→ Consigne écrite 1:
D'après l'extrait sur les manifestations du 5 février, pour quelles raisons les manifestations syndicales de ce jour se trouvaient-elles « jaunies » ? Répondez en une à trois phrases.

→ Extrait:

== == ==

Si les manifestations syndicales du 5 février se trouvaient "jaunies", ce n’est pas seulement en raison de la présence, très nombreuse, des Gilets Jaunes, y compris de certaines figures comme Jérôme Rodrigues à Paris, aux côtés des cortèges syndicaux, mais par l’encadrement policier exceptionnel qui rappelait les manifestations Gilets Jaunes du samedi. Les blindés étaient déployés à Toulouse, tandis qu’à Bordeaux, les manifestants ont fait face à une répression sans commune mesure pour une manifestation syndicale. A Lille, le cortège a été abondement gazé sur la Grande Place de Lille alors que les manifestants tentaient de poursuivre la parcours au delà de celui - ridiculement réduit - déposé par la CGT. A Paris, aussi vite arrivés place de la Concorde, fin de parcours syndical, Gilets Jaunes et Gilets Rouges ont reçu une pluie de grenade lacrymogène pour disperser la manifestation. Des méthodes particulièrement répressives, inhabituelles pour des manifestations syndicales, qui montrent que le gouvernement craint lui aussi la convergence et n’hésite pas à traiter manifestants, qu’ils soient jaunes ou rouges, avec la même violence.

== == ==

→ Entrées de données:
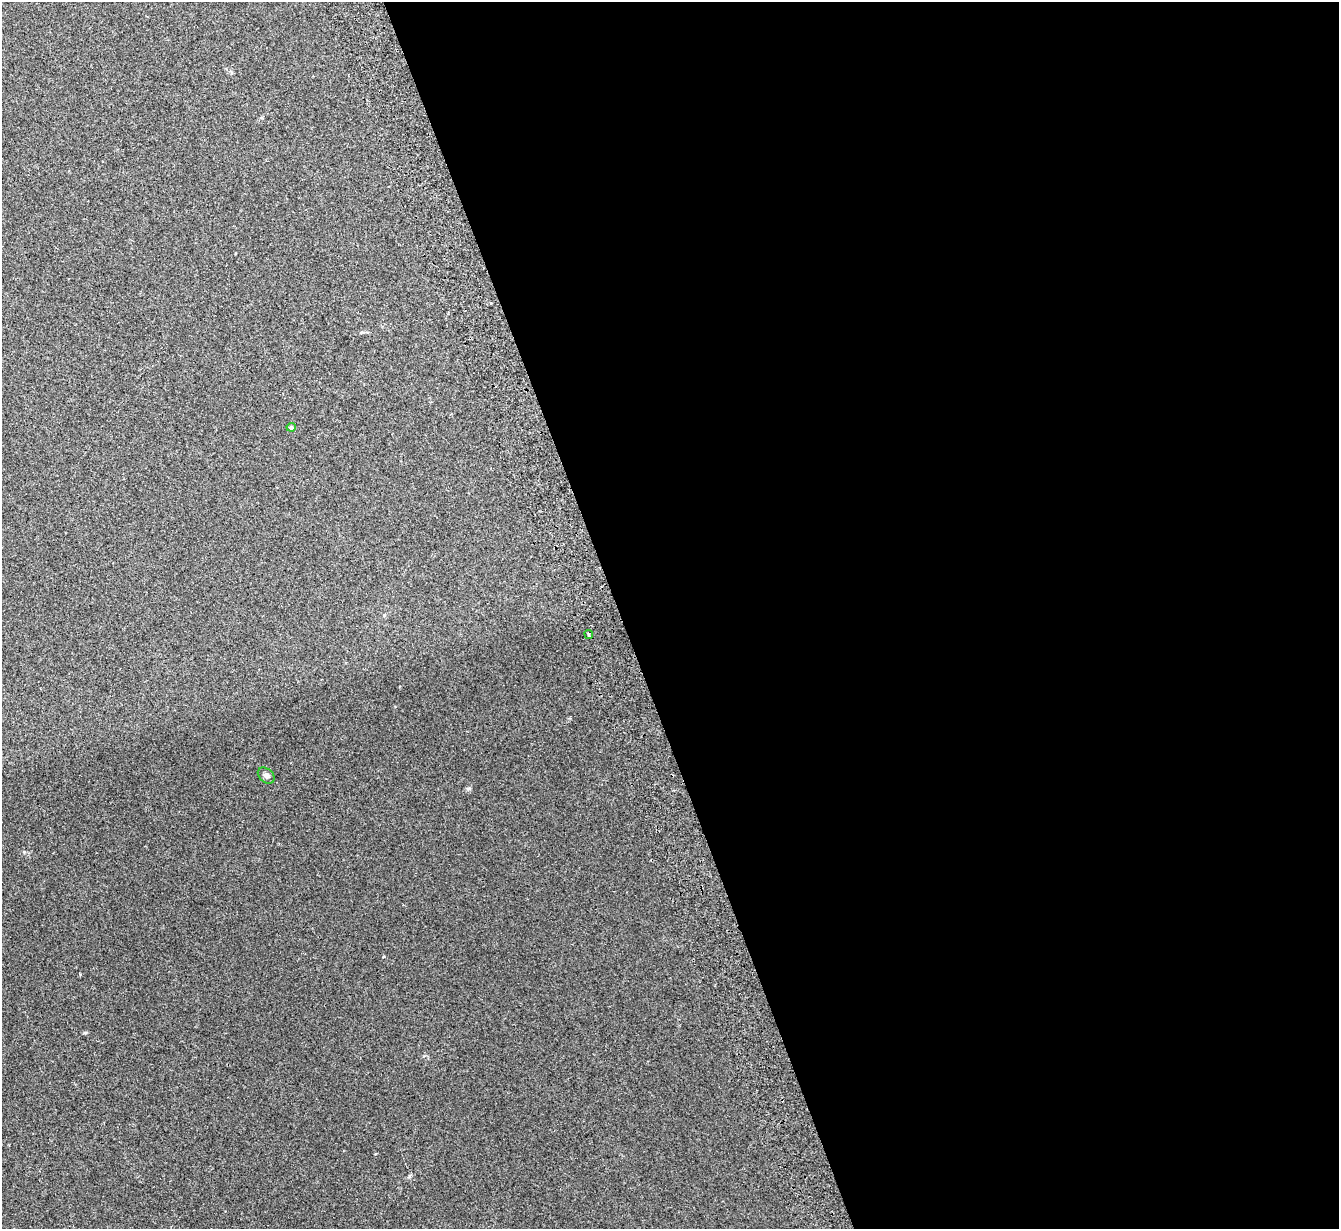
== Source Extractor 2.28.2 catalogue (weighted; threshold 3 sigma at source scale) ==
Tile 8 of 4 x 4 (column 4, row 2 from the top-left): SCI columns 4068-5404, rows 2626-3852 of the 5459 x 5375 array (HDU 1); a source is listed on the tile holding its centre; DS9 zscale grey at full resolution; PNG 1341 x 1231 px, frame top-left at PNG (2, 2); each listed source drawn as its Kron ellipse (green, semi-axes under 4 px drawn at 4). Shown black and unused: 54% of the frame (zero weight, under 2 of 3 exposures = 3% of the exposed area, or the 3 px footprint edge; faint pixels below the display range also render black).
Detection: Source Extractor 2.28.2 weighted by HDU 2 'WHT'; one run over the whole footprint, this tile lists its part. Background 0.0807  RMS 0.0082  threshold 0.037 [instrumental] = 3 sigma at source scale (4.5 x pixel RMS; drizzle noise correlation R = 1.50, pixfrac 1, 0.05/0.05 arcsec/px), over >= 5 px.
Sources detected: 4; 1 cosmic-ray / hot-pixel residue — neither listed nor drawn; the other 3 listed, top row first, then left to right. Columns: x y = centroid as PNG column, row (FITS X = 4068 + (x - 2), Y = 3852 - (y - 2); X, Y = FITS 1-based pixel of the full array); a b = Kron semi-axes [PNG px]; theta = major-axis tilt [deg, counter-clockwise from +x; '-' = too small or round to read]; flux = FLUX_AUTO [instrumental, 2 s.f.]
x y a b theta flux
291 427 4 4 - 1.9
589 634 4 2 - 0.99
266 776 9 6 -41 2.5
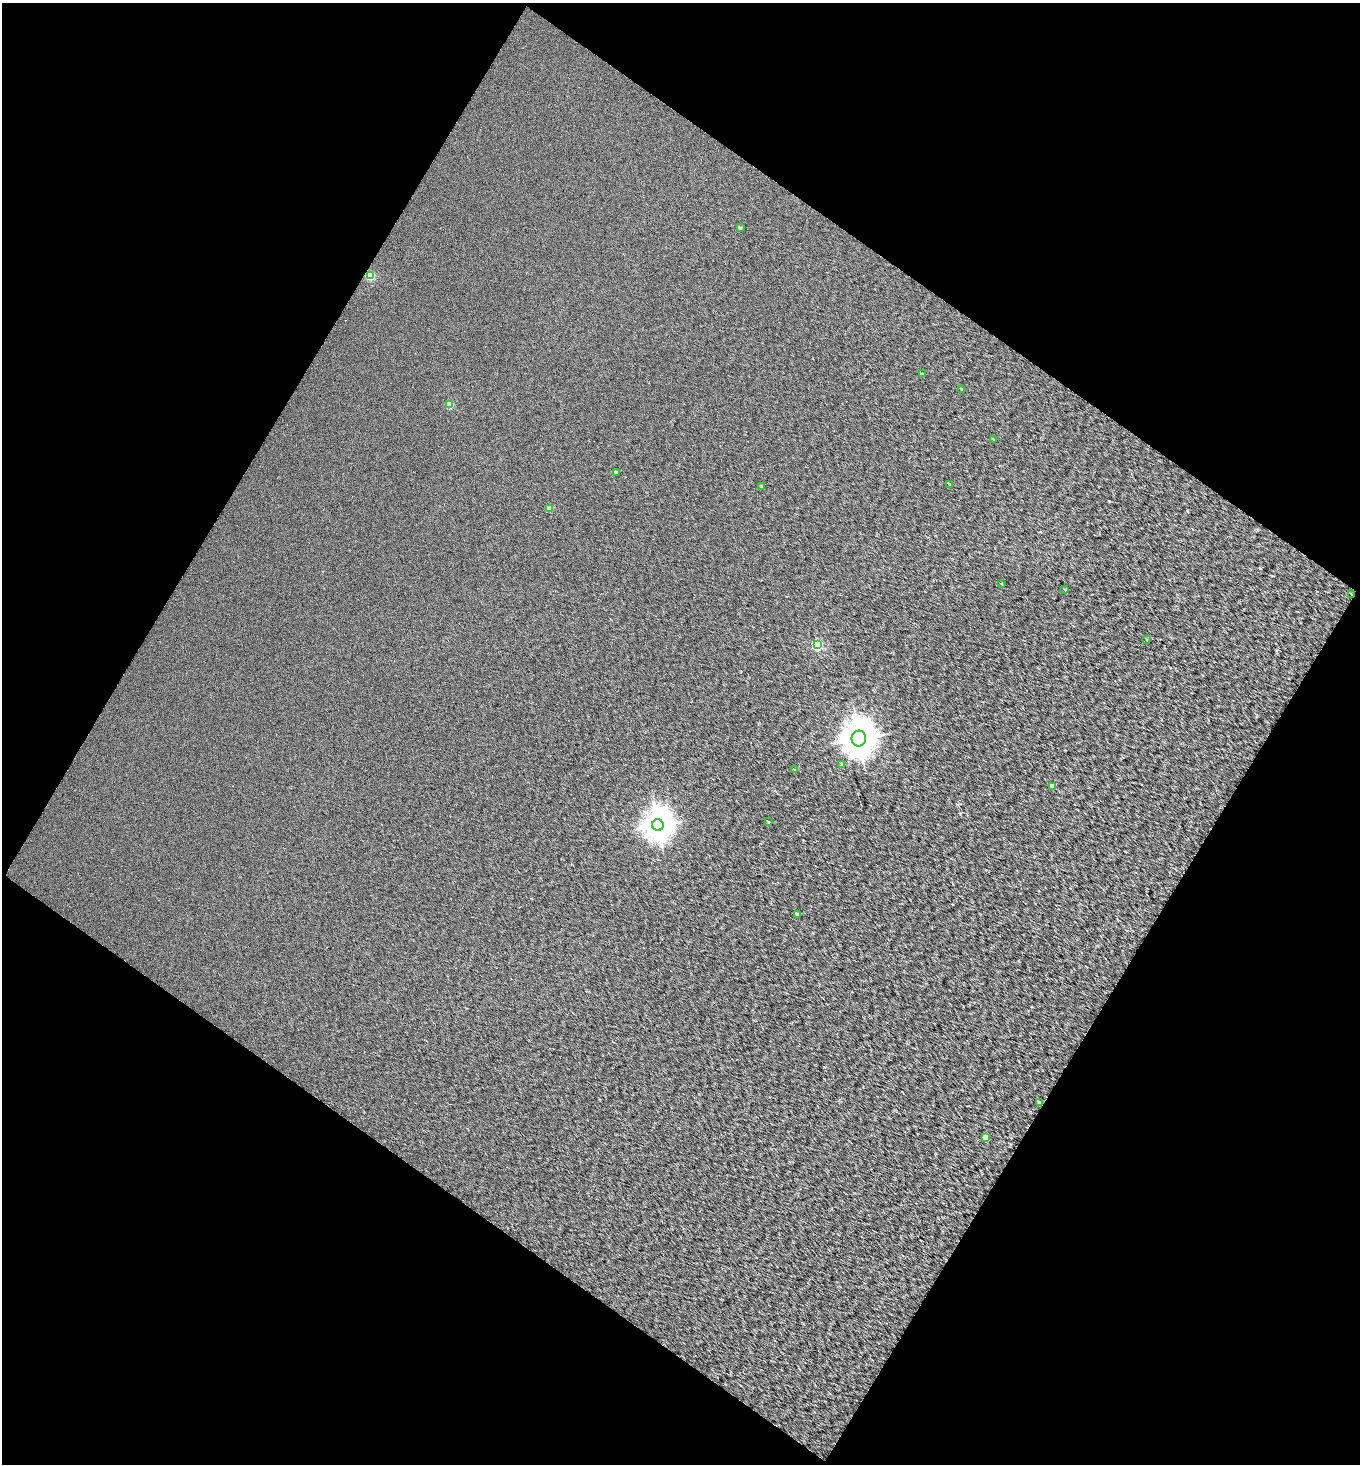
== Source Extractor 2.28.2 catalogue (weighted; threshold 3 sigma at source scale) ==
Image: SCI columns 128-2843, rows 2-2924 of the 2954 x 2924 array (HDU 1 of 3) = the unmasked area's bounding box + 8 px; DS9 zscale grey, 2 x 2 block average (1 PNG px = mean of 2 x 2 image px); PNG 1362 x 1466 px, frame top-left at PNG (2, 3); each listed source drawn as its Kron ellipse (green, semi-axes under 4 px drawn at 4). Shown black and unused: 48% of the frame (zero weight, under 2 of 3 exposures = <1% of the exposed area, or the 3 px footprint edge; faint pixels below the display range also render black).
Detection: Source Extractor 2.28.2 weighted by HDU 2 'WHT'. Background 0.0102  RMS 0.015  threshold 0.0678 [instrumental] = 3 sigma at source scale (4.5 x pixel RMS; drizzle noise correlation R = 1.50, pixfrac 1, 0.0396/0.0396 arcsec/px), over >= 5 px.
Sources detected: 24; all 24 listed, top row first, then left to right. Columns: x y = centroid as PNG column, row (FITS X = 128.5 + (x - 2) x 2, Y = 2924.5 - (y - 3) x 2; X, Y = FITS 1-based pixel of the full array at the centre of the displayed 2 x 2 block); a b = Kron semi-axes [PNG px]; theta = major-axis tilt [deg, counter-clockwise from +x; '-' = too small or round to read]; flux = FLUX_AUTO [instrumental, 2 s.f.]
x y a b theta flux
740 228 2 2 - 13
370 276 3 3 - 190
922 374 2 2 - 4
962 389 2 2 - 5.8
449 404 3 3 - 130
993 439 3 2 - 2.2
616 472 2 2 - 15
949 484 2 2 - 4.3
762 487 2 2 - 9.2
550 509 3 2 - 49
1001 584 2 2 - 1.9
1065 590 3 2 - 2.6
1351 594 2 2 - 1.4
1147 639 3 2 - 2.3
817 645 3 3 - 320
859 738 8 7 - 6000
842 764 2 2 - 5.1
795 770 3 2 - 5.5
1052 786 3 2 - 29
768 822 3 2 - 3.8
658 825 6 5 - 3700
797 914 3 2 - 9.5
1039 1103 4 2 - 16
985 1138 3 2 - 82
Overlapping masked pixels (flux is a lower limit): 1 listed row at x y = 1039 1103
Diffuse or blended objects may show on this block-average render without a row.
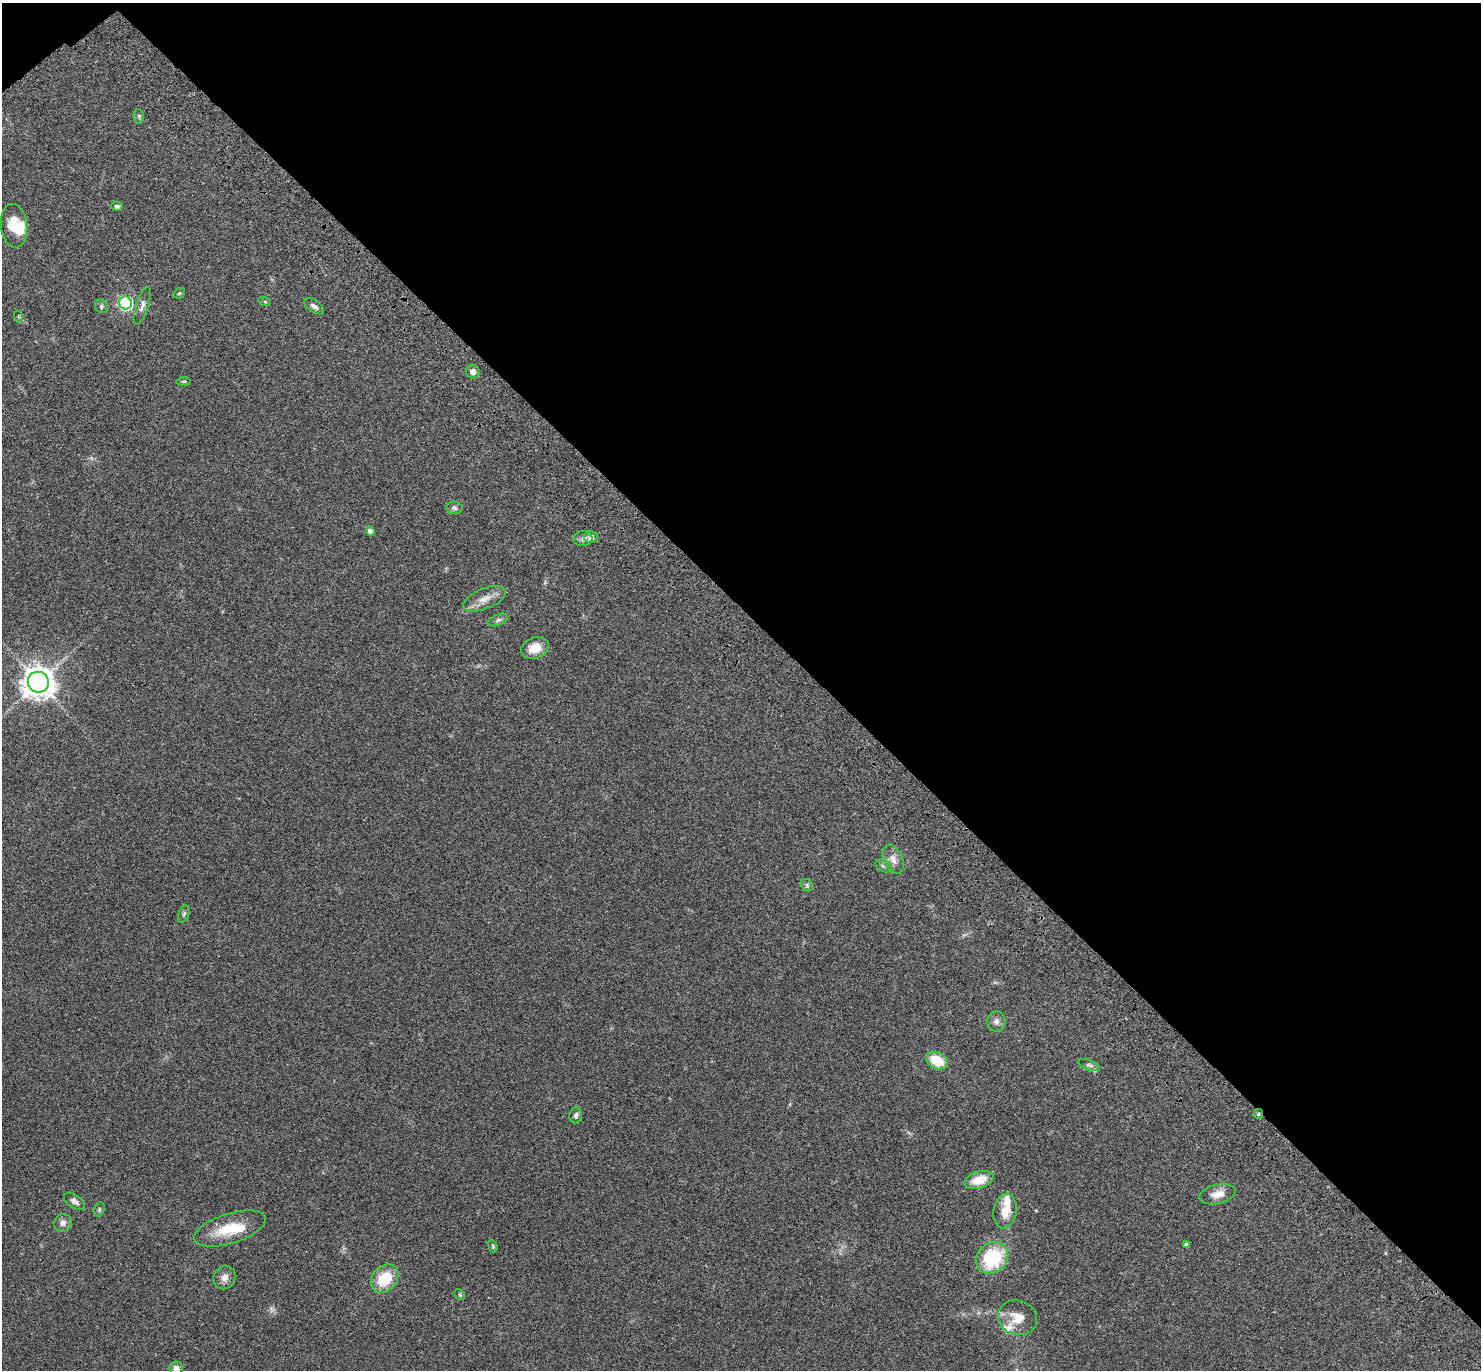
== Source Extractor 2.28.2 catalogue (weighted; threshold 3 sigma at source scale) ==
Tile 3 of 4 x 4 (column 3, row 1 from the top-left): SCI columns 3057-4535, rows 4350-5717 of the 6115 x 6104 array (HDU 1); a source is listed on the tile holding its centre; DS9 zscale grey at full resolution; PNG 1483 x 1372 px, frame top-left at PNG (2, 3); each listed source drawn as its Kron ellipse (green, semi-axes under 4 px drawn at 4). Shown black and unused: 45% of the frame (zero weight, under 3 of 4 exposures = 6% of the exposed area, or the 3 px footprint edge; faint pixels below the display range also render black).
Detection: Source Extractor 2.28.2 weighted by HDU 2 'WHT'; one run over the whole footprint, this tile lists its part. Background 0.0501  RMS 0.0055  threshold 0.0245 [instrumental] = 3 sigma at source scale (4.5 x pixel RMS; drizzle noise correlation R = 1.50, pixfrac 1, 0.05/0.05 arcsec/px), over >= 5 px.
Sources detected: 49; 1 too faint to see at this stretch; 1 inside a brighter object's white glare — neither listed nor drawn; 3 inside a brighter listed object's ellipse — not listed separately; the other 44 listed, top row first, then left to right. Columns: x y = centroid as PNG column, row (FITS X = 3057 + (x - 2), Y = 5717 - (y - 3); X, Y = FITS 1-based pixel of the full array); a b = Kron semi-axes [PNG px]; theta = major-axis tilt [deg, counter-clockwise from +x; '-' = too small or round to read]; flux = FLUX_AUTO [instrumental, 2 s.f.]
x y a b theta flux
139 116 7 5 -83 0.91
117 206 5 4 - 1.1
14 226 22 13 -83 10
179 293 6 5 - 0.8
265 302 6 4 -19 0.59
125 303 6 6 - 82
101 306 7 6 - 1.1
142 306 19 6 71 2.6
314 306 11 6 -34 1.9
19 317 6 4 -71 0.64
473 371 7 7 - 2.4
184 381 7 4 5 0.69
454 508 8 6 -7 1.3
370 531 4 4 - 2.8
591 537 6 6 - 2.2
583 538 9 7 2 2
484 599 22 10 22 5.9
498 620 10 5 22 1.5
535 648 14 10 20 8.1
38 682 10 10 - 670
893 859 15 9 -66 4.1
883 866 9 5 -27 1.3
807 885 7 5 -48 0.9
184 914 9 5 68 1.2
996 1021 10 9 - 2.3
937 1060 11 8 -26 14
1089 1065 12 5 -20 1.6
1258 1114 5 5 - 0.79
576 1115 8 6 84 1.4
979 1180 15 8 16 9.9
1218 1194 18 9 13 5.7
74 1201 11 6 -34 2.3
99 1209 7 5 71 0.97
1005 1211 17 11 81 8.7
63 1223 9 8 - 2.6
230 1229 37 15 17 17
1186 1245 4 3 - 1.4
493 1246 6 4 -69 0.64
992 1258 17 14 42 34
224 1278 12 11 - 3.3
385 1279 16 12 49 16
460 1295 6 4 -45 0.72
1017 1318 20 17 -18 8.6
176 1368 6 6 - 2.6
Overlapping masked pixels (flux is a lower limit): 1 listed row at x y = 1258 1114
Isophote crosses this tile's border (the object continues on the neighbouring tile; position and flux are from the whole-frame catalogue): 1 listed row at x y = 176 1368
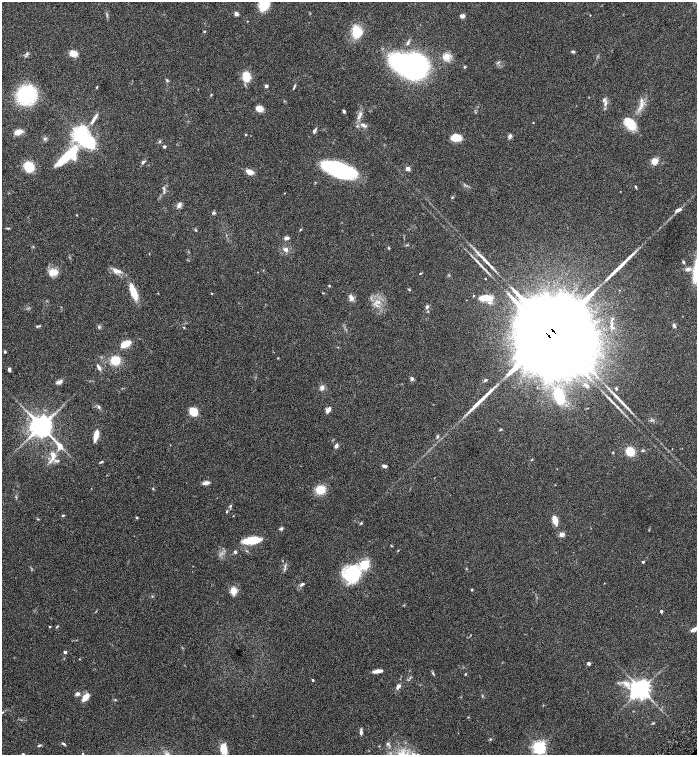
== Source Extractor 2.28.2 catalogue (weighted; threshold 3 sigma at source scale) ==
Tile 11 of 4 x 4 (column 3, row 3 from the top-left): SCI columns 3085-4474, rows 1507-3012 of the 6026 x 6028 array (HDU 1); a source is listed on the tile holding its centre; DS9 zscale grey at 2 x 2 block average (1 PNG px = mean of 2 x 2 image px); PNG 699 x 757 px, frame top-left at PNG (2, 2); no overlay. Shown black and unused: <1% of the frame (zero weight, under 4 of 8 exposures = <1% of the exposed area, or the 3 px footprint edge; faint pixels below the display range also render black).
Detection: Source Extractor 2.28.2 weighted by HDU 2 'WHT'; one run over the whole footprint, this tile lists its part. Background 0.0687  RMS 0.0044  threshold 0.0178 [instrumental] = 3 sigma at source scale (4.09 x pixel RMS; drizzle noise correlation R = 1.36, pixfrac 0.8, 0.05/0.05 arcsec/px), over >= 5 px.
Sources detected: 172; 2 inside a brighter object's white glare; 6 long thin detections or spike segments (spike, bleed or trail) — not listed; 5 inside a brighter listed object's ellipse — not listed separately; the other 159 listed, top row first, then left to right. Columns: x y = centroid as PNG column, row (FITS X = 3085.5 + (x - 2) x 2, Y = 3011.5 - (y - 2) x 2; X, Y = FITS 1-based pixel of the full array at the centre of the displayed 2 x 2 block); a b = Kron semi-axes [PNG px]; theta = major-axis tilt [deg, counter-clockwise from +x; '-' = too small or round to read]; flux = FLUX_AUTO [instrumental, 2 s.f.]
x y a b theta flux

== == ==

→ Consigne écrite 2:
Reproduisez à l'identique les lignes des entrées de données, depuis leur début jusqu'à la ligne contenant « part. Background 0.0807 », celle-ci incluse. Laissez les images de côté.

→ Résultat final 1:
Les manifestations syndicales du 5 février étaient « jaunies » d'abord par la présence très nombreuse des Gilets Jaunes aux côtés des cortèges syndicaux, y compris de certaines figures comme Jérôme Rodrigues à Paris. Elles l'étaient aussi par l'encadrement policier exceptionnel, qui rappelait les manifestations Gilets Jaunes du samedi.

→ Résultat final 2:
== Source Extractor 2.28.2 catalogue (weighted; threshold 3 sigma at source scale) ==
Tile 8 of 4 x 4 (column 4, row 2 from the top-left): SCI columns 4068-5404, rows 2626-3852 of the 5459 x 5375 array (HDU 1); a source is listed on the tile holding its centre; DS9 zscale grey at full resolution; PNG 1341 x 1231 px, frame top-left at PNG (2, 2); each listed source drawn as its Kron ellipse (green, semi-axes under 4 px drawn at 4). Shown black and unused: 54% of the frame (zero weight, under 2 of 3 exposures = 3% of the exposed area, or the 3 px footprint edge; faint pixels below the display range also render black).
Detection: Source Extractor 2.28.2 weighted by HDU 2 'WHT'; one run over the whole footprint, this tile lists its part. Background 0.0807  RMS 0.0082  threshold 0.037 [instrumental] = 3 sigma at source scale (4.5 x pixel RMS; drizzle noise correlation R = 1.50, pixfrac 1, 0.05/0.05 arcsec/px), over >= 5 px.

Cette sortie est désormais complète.